**EXTRAIT DU TEXTE:**
Une poignée d’étoiles, de Bertrand Carrière – Louis Perreault

[14 novembre 2023]

Par Louis Perreault

Les photographes soutirent au réel des fragments d’espace-temps leur paraissant significatifs. De ces prises de vue sont ensuite extraites les images les plus fécondes en vue de la construction de la série ou de la séquence. Ainsi, la photographie suit un principe soustractif : d’un ensemble toujours plus vaste, on distille patiemment l’essence de l’œuvre à venir. Dans ce processus d’élagage, la sensibilité de l’artiste agit, sa vision se précise, son langage se définit.

Bertrand Carrière, Une poignée d’étoiles, Paris, Éditions Loco, 2023, 17 x 24 cm, 131 photographies couleur, couverture rigide imprimée, reliure cousue, 232 pages.

Si, de surcroît, on s’affaire à rendre compte des modulations du quotidien, la tâche n’en est que décuplée. Par une attention minutieuse aux soubresauts de l’expérience et à ce que Bertrand Carrière nomme élégamment les « irrégularités du visible1 », ces photographes constituent un réseau de points de repère sur la grande carte de leur existence. Les disques durs se remplissent, les planches-contacts se multiplient, les tirages de lecture s’empilent. On aura beau soustraire éternellement, séparer le bon grain de l’ivraie, il faudra inévitablement renverser cette logique soustractive afin de reconstruire le récit photographique par addition, offrant aux images le soutien de leurs équivalences et de leurs compléments, donnant corps à un ensemble qui sera plus important que la somme de ses parties et qui se solidifiera grâce au mortier qu’on espèrera assez solide pour faire tenir debout l’édifice de l’œuvre entière.

Une poignée d’étoiles, le nouveau livre de Carrière, se maintient pour sa part solidement, résultat d’un travail minutieux d’assemblage. La trame narrative, mise en récit dans une série de courts textes, est celle de la vie intime et professionnelle de l’artiste, qu’il livre ici dans un langage direct et concis, bien que plus ample que dans le tome précédent de ce journal photographique (Le capteur, paru en 2015).

**CONSIGNES:**
**A)** Recopiez, dans la critique d'Une poignée d'étoiles, le passage qui va de « Les photographes soutirent » jusqu'à « cousue, 232 pages. ».
**B)** Prolongez la critique d'Une poignée d'étoiles à partir de sa dernière phrase.
Les lignes qui suivent forment un ensemble distinct de la critique.

**MATÉRIEL FOURNI:**
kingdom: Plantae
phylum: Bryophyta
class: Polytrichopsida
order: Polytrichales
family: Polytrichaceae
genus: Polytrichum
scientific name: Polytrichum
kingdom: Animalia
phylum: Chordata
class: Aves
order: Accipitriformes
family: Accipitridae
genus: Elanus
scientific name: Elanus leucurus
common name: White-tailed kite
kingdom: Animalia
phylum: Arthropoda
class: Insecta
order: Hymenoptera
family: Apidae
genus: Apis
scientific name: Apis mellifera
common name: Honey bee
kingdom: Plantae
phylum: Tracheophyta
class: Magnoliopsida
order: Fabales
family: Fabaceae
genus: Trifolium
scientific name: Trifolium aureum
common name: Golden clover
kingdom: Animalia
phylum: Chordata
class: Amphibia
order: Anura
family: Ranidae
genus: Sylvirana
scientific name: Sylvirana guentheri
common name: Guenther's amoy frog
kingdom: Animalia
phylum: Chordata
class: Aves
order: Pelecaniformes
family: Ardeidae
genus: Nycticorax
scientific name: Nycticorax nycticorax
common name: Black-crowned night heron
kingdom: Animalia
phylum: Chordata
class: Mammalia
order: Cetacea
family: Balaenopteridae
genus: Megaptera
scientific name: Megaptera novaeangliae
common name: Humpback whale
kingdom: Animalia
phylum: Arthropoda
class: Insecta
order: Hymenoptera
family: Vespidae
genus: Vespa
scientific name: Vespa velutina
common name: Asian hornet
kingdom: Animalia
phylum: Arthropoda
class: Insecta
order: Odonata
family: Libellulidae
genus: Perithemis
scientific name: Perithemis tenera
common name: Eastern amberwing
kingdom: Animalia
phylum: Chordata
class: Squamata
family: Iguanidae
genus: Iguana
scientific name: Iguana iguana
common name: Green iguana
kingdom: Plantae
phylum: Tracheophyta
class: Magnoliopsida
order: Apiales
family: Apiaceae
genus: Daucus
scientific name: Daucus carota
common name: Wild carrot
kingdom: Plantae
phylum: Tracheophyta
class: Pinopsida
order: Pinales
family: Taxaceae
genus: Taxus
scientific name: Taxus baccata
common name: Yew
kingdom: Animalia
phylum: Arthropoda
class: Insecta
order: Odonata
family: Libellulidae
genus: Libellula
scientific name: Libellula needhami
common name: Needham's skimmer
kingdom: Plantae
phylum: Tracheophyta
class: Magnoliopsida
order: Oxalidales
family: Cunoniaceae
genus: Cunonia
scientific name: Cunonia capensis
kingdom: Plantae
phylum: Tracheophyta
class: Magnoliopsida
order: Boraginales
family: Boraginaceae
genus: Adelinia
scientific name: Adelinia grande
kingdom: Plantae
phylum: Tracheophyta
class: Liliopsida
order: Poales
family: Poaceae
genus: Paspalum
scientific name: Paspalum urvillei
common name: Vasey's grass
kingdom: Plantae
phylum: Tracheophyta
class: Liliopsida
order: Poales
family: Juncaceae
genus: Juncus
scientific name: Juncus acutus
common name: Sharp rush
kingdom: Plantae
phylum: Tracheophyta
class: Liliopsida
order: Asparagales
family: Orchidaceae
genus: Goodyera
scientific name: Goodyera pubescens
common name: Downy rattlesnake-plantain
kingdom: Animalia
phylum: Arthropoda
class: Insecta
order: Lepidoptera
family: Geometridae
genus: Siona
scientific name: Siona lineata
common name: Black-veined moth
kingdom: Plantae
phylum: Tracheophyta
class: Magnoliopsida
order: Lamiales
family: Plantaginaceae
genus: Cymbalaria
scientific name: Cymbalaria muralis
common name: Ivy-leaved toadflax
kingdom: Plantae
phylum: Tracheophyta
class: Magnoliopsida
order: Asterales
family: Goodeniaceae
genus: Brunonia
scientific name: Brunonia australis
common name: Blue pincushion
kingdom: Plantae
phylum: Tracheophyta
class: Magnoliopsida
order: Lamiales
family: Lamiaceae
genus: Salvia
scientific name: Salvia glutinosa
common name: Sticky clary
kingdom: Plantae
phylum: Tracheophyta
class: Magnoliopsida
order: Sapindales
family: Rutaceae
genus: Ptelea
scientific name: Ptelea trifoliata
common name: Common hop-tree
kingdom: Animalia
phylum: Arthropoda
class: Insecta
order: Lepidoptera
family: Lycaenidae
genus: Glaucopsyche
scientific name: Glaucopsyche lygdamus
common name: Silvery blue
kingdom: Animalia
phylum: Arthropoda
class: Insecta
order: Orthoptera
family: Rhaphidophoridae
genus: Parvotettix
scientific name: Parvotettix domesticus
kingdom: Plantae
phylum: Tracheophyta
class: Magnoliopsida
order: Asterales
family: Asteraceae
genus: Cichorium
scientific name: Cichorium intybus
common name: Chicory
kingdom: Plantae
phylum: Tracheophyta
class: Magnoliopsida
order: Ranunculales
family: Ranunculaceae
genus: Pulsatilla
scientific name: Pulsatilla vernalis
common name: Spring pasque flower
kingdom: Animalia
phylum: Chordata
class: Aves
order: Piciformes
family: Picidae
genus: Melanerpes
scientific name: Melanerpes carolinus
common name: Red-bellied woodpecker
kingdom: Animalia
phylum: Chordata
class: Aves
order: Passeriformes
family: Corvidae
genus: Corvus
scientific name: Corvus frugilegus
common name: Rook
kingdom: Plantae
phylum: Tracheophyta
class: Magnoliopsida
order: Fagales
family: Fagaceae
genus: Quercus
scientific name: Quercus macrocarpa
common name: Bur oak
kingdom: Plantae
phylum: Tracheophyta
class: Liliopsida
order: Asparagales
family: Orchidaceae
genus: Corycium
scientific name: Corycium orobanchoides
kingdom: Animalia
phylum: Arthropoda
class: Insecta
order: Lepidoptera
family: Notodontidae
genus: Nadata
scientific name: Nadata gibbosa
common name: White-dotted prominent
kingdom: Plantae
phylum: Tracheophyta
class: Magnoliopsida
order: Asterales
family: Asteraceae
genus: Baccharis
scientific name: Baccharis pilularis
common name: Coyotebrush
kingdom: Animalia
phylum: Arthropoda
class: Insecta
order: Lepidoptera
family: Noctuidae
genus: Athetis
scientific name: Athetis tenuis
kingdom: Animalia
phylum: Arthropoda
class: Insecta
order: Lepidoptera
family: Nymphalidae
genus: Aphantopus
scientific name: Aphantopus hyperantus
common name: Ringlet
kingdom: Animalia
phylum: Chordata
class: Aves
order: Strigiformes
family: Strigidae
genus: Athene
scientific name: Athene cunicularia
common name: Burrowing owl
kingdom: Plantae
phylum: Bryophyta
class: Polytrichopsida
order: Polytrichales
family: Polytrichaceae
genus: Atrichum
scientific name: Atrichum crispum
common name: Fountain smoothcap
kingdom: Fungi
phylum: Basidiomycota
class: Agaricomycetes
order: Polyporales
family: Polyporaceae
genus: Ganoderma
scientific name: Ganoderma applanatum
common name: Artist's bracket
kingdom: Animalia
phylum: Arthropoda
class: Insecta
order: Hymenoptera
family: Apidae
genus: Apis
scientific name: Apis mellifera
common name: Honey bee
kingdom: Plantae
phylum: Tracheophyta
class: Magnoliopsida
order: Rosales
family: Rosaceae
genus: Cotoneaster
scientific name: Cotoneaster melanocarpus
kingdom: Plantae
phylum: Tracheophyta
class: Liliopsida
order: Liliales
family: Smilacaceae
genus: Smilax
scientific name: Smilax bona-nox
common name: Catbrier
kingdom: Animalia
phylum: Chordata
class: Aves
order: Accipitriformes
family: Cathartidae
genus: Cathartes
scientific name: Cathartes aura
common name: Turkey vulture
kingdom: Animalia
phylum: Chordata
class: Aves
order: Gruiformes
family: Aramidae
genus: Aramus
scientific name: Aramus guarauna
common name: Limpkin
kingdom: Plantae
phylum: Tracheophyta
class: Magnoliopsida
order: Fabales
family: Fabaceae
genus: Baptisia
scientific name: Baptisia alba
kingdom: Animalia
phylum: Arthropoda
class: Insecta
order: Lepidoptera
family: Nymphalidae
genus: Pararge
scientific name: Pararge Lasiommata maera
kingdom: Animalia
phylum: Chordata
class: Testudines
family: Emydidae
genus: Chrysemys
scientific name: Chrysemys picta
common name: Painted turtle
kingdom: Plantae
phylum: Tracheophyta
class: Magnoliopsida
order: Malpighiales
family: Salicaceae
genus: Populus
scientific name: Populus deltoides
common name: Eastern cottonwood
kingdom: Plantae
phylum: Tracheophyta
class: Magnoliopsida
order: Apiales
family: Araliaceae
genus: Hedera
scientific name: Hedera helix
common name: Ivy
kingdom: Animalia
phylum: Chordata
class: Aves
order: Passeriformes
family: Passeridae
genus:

**RÉPONSES:**
**A)**
Les photographes soutirent au réel des fragments d’espace-temps leur paraissant significatifs. De ces prises de vue sont ensuite extraites les images les plus fécondes en vue de la construction de la série ou de la séquence. Ainsi, la photographie suit un principe soustractif : d’un ensemble toujours plus vaste, on distille patiemment l’essence de l’œuvre à venir. Dans ce processus d’élagage, la sensibilité de l’artiste agit, sa vision se précise, son langage se définit.

Bertrand Carrière, Une poignée d’étoiles, Paris, Éditions Loco, 2023, 17 x 24 cm, 131 photographies couleur, couverture rigide imprimée, reliure cousue, 232 pages.

**B)**
« Saint-Denis, mars 2020. […] Regardé les grands arbres égratigner le ciel d’acier. Écouté le torrent qui s’éveille. Le chant des oiseaux revenus. Les arbres qui craquent. On entend presque la sève qui monte dans les troncs. C’est le temps des sucres. Les corneilles se chamaillent. L’odeur du feu de bois. Les jours qui s’étirent. Repensé à la vie que nous construisons à deux dans cette retraite. »

En plus des confidences offertes à propos de sa vie avec ses proches, de ses observations des transformations de la nature et du partage des doutes et ambitions qui influent sur la production de ses projets créatifs, la suite des notes consigne certains des événements marquants de l’histoire des dernières années, offrant des points de ralliement auxquels chacun pourra lier son histoire personnelle. Ainsi, si le livre se présente avant tout comme étant photographique, il est essentiel de se plonger dans cette écriture intimiste, qui contextualise ou évoque certaines photographies et qui, surtout, agit comme catalyseur de l’imagination dans la lecture de l’ouvrage.

Alors que le texte se déploie dans une certaine retenue langagière, la parole artistique de Carrière se fait, quant à elle, foisonnante, riche d’une collecte continue et assidue des photographies et d’un regard rompu à la valorisation du potentiel symbolique et narratif de l’image fixe.

Tout comme dans le texte, la suite d’images nous fait entrer dans les espaces privés de l’artiste, où l’on retrouve, entre autres, son amoureuse, ses petits-fils et ses autoportraits. On navigue, en parallèle, dans son univers de création, peuplé de références au déplacement et au voyage, moteurs par excellence de sa créativité, et ponctué de la présence répétée du livre, un motif récurrent dans son œuvre. Les paysages vus par l’entremise d’une fenêtre ouverte et quelques images inversées par différents effets d’optique sont autant de références à l’acte de voir, témoignant de l’affection particulière du photographe envers le dispositif photographique et son emprise toute spéciale sur le monde. Quelques plus rares images de la ville ramènent au centre de cet univers personnel les angoisses d’un monde blessé, représenté dans les teintes sombres de la nuit et dans les traces laissées par les citoyens sur l’espace public.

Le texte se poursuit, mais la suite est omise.